We have all seen the numbers. At least a billion dollars to develop a new medicine and bring it to market [1]. More than 10,000 compounds screened for every new drug approval [2]. The number of new chemical entities approved by the Food and Drug Administration has been declining for a long period to record lows and only now appears to be rebounding [3]. The Phase 2 and 3 approval rate for neuroscience drugs is one of the poorest of all therapeutic areas [4]. The mean clinical development time for CNS drugs is 32 months longer than other therapeutic areas. CNS review times by the FDA took 28 months longer. Because of these difficulties companies like GlaxoSmithKline have left certain areas of the field [5]. These statistics are sombering news for scientists working in neuroscience drug development.

Certainly something needs to be done to increase the success rate of CNS drugs. Potential solutions include better understanding of drug transport to the brain, development of better biomarkers of CNS activity in humans, and a better understanding of translation approaches from animals to humans. There is hope in the form of president Barack Obama’s decade of the brain initiative, in which the president has asked for $3 billion dollars to map the brain, and the Swiss-led project to build a silicon-based brain [6]. Hopefully these activities will have a direct impact on CNS drug development, but still these are years away from fruition.

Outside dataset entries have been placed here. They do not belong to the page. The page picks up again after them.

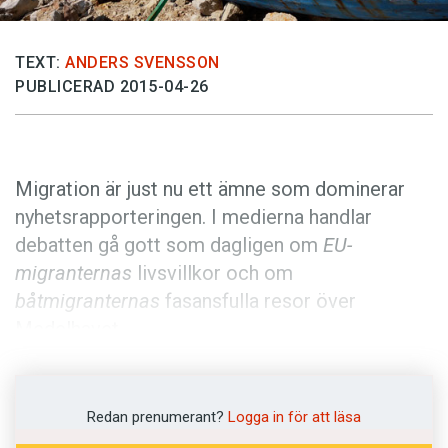
Anmäl till språkpolisen
Föreslå nyord
TEXT:
ANDERS SVENSSON
Annonsera
PUBLICERAD 2015-04-26
Prenumerera
Läs Språktidningen digitalt
Migration är just nu ett ämne som dominerar
Press
nyhetsrapporteringen. I medierna handlar
debatten gå gott som dagligen om
EU-
migranternas
livsvillkor och om
båtmigranternas
fasansfulla resor över
Medelhavet.
En
migrant
är enligt
Svenska Akademiens
ordlista
en ’person som migrerar’. Den som
Redan prenumerant?
Logga in för att läsa
läser vidare i den fjortonde upplagan av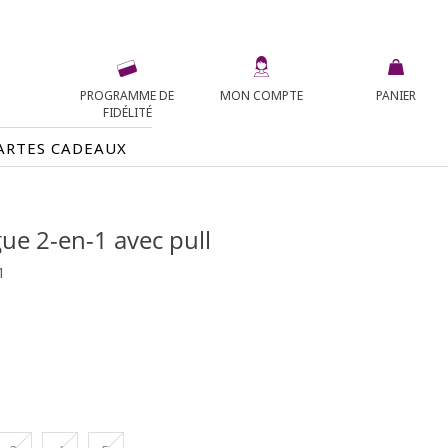
PROGRAMME DE
MON COMPTE
PANIER
FIDÉLITÉ
ARTES CADEAUX
ue 2-en-1 avec pull
1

This issue of the Journal of Pharmacokinetics and Pharmacodynamics is the first of a new annual feature in the journal, the themed issue. The theme of this issue is “Translational Modeling in Neuroscience”. Leading scientists from around the world were recruited to write articles for this issue, the result being a blend of articles that are theoretical, preclinical, and clinical in nature spanning the drug development continuum. The goal was to show how modeling and simulation can improve our understanding of CNS drug distribution and activity and potentially improve the success rate in this field. The editors would like to thank all of the authors who contributed to this endeavor as they have helped create a special issue that we believe will be very useful to modeling and simulation community.